Victoire référendaire dorénavant pratiquement impossible

Il est temps dans ces conditions que le Québec passe à autre chose, même si cela ne sera pas facile

Ben, fonçons avec les moyens d'un demi-État... Et le vote référendaire exige-t-il que tous aient le droit de voter? Quid des immigrants récents qui n'habiteront plus le Québec dans un an ou deux? Ne soyons pas naïfs!
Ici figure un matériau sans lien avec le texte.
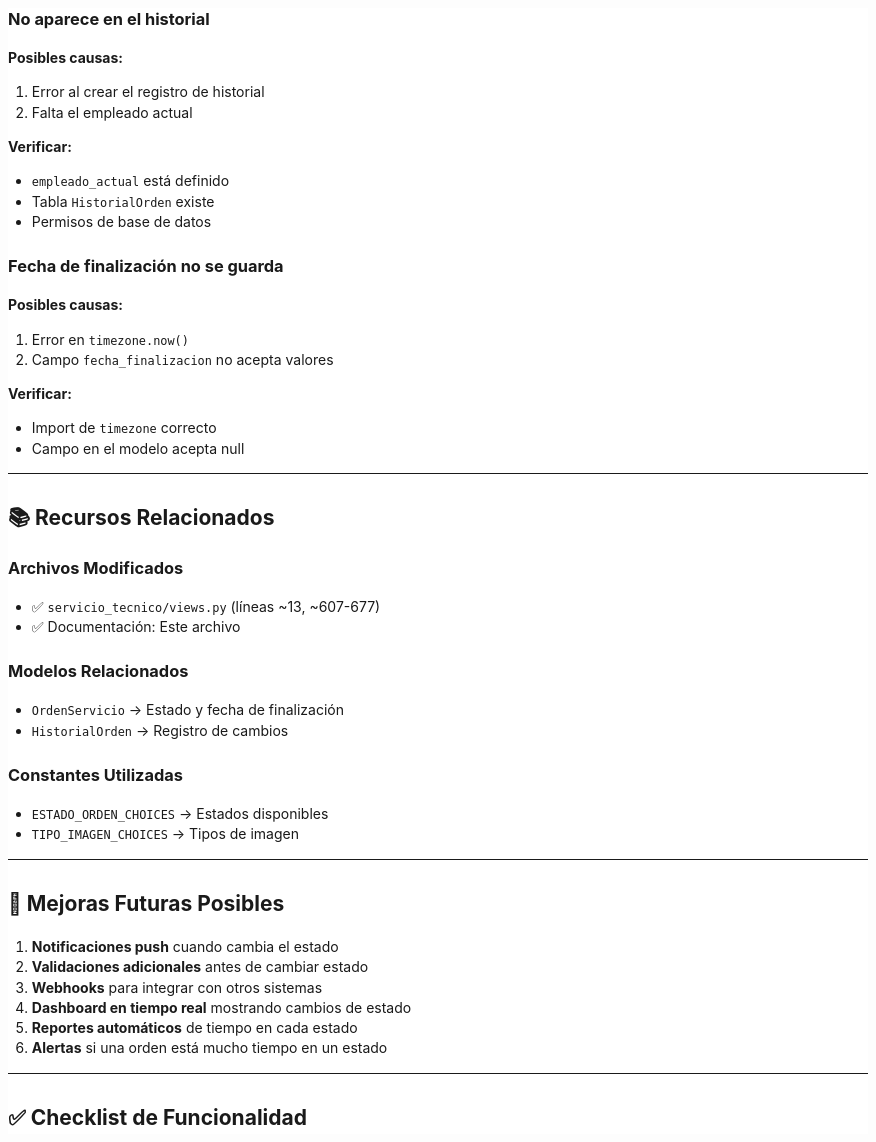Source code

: ### No aparece en el historial
**Posibles causas:**
1. Error al crear el registro de historial
2. Falta el empleado actual

**Verificar:**
- `empleado_actual` está definido
- Tabla `HistorialOrden` existe
- Permisos de base de datos

### Fecha de finalización no se guarda
**Posibles causas:**
1. Error en `timezone.now()`
2. Campo `fecha_finalizacion` no acepta valores

**Verificar:**
- Import de `timezone` correcto
- Campo en el modelo acepta null

---

## 📚 Recursos Relacionados

### Archivos Modificados
- ✅ `servicio_tecnico/views.py` (líneas ~13, ~607-677)
- ✅ Documentación: Este archivo

### Modelos Relacionados
- `OrdenServicio` → Estado y fecha de finalización
- `HistorialOrden` → Registro de cambios

### Constantes Utilizadas
- `ESTADO_ORDEN_CHOICES` → Estados disponibles
- `TIPO_IMAGEN_CHOICES` → Tipos de imagen

---

## 🔮 Mejoras Futuras Posibles

1. **Notificaciones push** cuando cambia el estado
2. **Validaciones adicionales** antes de cambiar estado
3. **Webhooks** para integrar con otros sistemas
4. **Dashboard en tiempo real** mostrando cambios de estado
5. **Reportes automáticos** de tiempo en cada estado
6. **Alertas** si una orden está mucho tiempo en un estado

---

## ✅ Checklist de Funcionalidad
Chaque fois que je m'aventure au centre-ville de Montréal, j'ai la curieuse sensation de rajeunir. Si la tendance se maintient et si je vis encore une dizaine d'années, je retrouverai alors assurément le Downtown Montreal que j'ai connu en 1968 à mon arrivée de Suisse! La langue anglaise y était encore reine.
Je dois donc maintenant admettre, à mon corps défendant, que le sort de la langue française au Québec est définitivement scellé: une lente «louisianisation» de la province est maintenant inévitable. La rapidité de cette évolution dépendra des mesures que pourront prendre nos dirigeants à l'avenir pour protéger notre langue, malgré tous les obstacles constitutionnels imposés par Ottawa. Ceux et celles qui prétendent que la langue française n'est pas en danger au Québec sont soit des «pros» de la désinformation, soit des naïfs indécrottables. Que tous les sceptiques viennent faire un tour au centre-ville de Montréal!
Seule l'indépendance aurait pu, et cela n'est même pas certain, assurer la survie de notre langue en Amérique du Nord. L'échec référendaire de 1995 a définitivement sonné le glas de ce bel espoir! Car toute victoire référendaire est dorénavant sinon mathématiquement, du moins pratiquement impossible. N'oublions pas que, lors de la dernière consultation populaire, la volonté de près de deux francophones sur trois a été balayée par une volonté contraire de 95% des allophones et des anglophones. Compte tenu des vagues d'immigration successives et du taux de natalité très bas de la population francophone de souche, la situation ne peut que se dégrader d'année en année.
Il est clair que les immigrants allophones, même francisés par la loi 101, n'auront jamais à coeur la survie du français comme peuvent l'avoir les francophones de souche. D'autre part, le poids politique  du Québec s'amenuisera progressivement au sein de la fédération canadienne, étant donné que sa population augmente moins rapidement que celles des autres provinces. Il faut cesser de pratiquer la politique de l'autruche: les carottes sont cuites. Attaquée de l'extérieur de la province et de moins en moins défendue à l'intérieur, la langue française ne tiendra pas la distance au Québec. Les futures générations de francophones, prises au piège démographique, faites comme des rats, ne pourront plus inverser la tendance.
Ce n'est pas de gaieté de coeur que je fais ce constat que peu de Québécoises et de Québécois osent faire à haute voix, le sujet étant encore assez tabou. Je me rends compte cependant que de plus en plus de francophones en viennent, consciemment ou non, à la même conclusion. Comment expliquer autrement la débandade du Bloc québécois et les luttes intestines au sein du Parti québécois entre réalistes et idéalistes? Les francophones qui ont voté non en 1995 savourent certainement leur triomphe définitif, mais se tiennent plutôt cois, préférant ne pas trop se vanter d'une victoire obtenue grâce aux anglophones et aux groupes ethniques.
Il est temps dans ces conditions que le Québec passe à autre chose, même si cela ne sera pas facile. Il y a tellement de problèmes sérieux à régler dont la solution a été empêchée ou différée par la lutte fratricide qui oppose depuis des décennies souverainistes et fédéralistes: la dette de l'État explose, la corruption sévit dans la construction et sûrement ailleurs, les hôpitaux sont débordés, notre environnement est sérieusement menacé... Et le problème des accommodements raisonnables va se poser avec de plus en plus d'acuité à Montréal.
Il faudrait, pour diriger la province, des hommes qui ne soient pas trop marqués par leurs positions constitutionnelles antérieures. L'idée d'un nouveau parti politique est excellente. M. François Legault est-il l'homme idéal pour le diriger? Ce n'est vraiment pas un homme nouveau, mais c'est actuellement le seul candidat et le temps presse. J'attends pour me faire une opinion de savoir par qui il sera entouré.
Il m'est difficile cependant d'être très optimiste: les problèmes constitutionnels ne viendront-ils hanter en permanence ces nouveaux politiciens? Poser la question, c'est y répondre! La guerre des clans, si nécessaire à la survie du PLQ et du PQ, n'est manifestement pas prête de se terminer. Je m'en rends compte chaque jour!